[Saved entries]
+ + + +

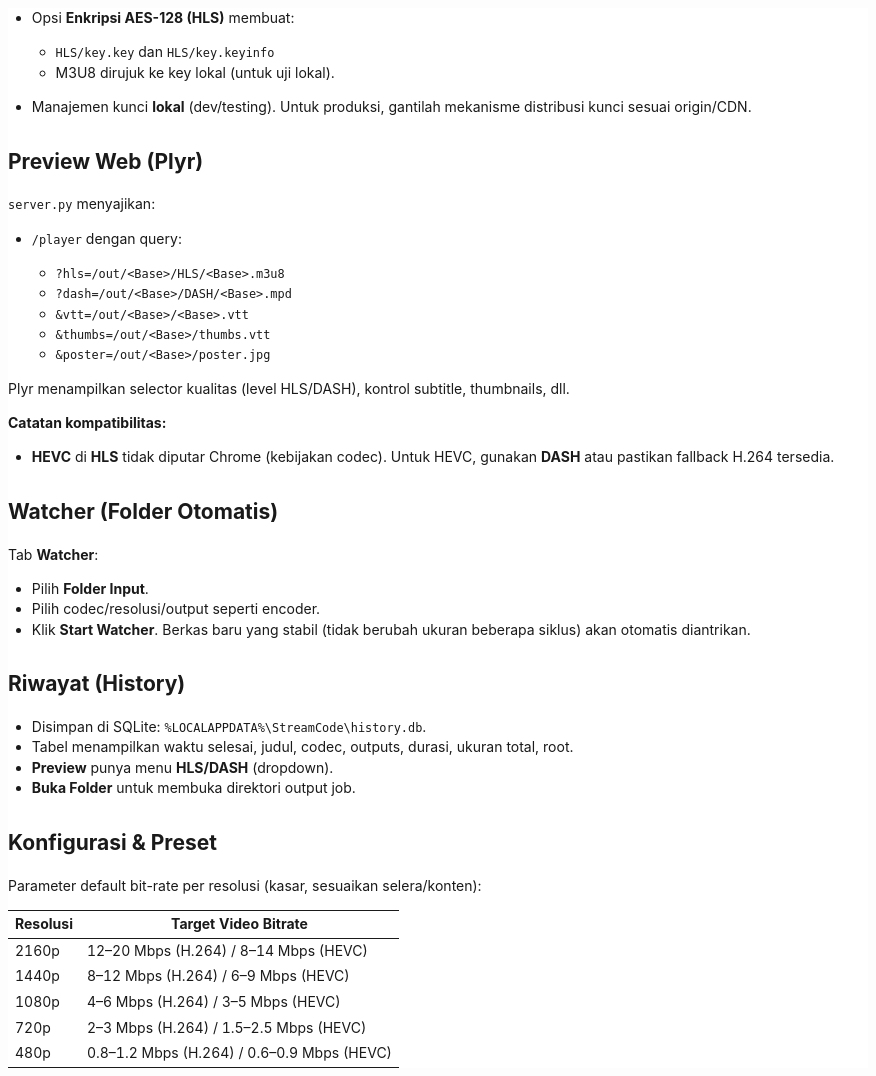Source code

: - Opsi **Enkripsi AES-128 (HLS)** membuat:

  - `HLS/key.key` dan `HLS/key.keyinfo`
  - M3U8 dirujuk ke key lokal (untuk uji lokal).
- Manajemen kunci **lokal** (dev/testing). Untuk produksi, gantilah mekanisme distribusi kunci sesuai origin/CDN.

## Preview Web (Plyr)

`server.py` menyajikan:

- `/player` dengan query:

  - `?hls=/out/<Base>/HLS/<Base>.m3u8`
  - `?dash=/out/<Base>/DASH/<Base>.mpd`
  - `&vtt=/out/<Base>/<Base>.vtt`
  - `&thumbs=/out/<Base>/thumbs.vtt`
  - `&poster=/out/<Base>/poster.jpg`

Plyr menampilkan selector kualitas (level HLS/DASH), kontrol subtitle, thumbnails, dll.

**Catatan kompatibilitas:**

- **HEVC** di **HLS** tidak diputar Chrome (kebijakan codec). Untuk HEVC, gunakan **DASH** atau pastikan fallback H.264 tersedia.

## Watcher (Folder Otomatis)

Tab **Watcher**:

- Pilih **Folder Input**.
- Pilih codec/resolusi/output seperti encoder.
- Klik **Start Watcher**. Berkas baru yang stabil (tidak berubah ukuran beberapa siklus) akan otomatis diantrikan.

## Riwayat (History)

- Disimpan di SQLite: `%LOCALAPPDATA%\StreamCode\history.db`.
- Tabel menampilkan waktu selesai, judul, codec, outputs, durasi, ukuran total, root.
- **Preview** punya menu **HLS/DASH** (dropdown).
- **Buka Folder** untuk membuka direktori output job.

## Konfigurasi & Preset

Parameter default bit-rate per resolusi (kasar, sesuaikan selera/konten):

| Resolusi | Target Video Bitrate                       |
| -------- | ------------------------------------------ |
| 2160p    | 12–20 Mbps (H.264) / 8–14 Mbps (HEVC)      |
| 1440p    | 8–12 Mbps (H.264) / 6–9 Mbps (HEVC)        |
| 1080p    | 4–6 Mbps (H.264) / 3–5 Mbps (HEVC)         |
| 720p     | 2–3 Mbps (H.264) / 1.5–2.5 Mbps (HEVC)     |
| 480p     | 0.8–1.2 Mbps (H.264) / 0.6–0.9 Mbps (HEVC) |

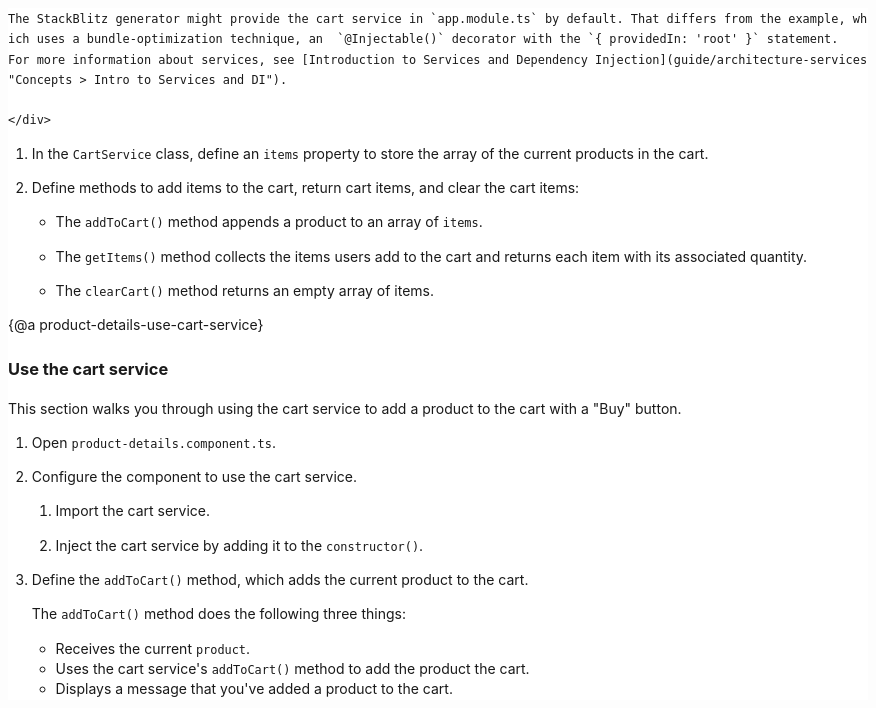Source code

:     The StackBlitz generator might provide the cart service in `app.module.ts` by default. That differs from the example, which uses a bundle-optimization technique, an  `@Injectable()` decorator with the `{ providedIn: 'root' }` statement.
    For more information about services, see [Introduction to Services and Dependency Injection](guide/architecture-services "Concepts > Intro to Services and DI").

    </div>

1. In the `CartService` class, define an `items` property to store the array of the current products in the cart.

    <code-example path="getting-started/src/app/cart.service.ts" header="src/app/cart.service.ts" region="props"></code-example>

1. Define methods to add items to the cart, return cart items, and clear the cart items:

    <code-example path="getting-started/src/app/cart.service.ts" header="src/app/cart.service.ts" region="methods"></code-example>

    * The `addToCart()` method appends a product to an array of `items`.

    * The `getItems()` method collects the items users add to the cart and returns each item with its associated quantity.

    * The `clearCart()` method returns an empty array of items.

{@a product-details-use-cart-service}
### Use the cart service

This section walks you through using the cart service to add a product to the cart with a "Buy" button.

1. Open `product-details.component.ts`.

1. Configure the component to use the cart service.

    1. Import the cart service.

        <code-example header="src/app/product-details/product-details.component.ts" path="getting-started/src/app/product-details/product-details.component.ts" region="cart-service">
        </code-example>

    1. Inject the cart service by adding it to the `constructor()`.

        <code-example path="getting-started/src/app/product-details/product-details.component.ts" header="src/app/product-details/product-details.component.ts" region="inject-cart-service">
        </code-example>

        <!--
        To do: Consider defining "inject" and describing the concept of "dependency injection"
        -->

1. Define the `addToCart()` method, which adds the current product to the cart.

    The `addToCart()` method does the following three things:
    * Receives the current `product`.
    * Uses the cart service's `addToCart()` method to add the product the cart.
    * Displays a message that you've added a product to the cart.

+ + + +

▶ Problem requirements: The result should be every line that contains "path", copied from the entries.

▶ Response:
    <code-example path="getting-started/src/app/cart.service.ts" header="src/app/cart.service.ts" region="props"></code-example>
    <code-example path="getting-started/src/app/cart.service.ts" header="src/app/cart.service.ts" region="methods"></code-example>
        <code-example header="src/app/product-details/product-details.component.ts" path="getting-started/src/app/product-details/product-details.component.ts" region="cart-service">
        <code-example path="getting-started/src/app/product-details/product-details.component.ts" header="src/app/product-details/product-details.component.ts" region="inject-cart-service">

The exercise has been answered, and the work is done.